C'est dire combien le travail conduit aujourd'hui sur les politiques documentaires ne peut jamais se limiter aux seules mesures et procédures : interroger les collections, c'est interroger les préoccupations de la société, c'est interroger la fonction de la bibliothèque et lui donner un sens. Les contenus privilégiés, les usages encouragés, la cohérence construite par le rapprochement de textes choisis sur des sujets voisins, tout cela fait du bibliothécaire un créateur d'univers. Pourtant, rien de moins soumis à la main du bibliothécaire que la collection. Fruit d'un passé qui transforme le fonds en patrimoine, nourrie de choix budgétaires qui s'intéressent aussi bien à d'autres choses qu'à elle, revendiquée par des usagers qui désirent s'y retrouver, contrainte par la production éditoriale, la collection de bibliothèque tend toujours à échapper au bibliothécaire qui a la chance de l'alimenter, de l'émonder, de la conserver, de la gérer et de la valoriser.
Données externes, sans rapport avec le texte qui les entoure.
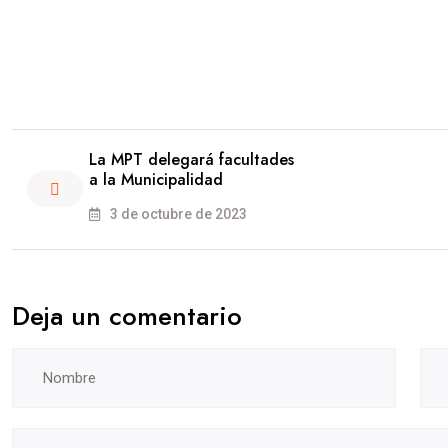
La MPT delegará facultades
a la Municipalidad
3 de octubre de 2023
Deja un comentario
C'est dans ce contexte que de nombreux professionnels travaillent à se doter d'outils, lesquels balisent un champ émergent de la bibliothéconomie, désireux de décrire la collection et ses mouvements, d'en formaliser le développement. Souhaitons que les travaux menés dans les bibliothèques françaises et francophones, et, espérons-le, dans des écoles ou centres de recherche, construisent peu à peu un corpus de méthodes éprouvées et surtout reconnues, sources d'une nouvelle compétence professionnelle.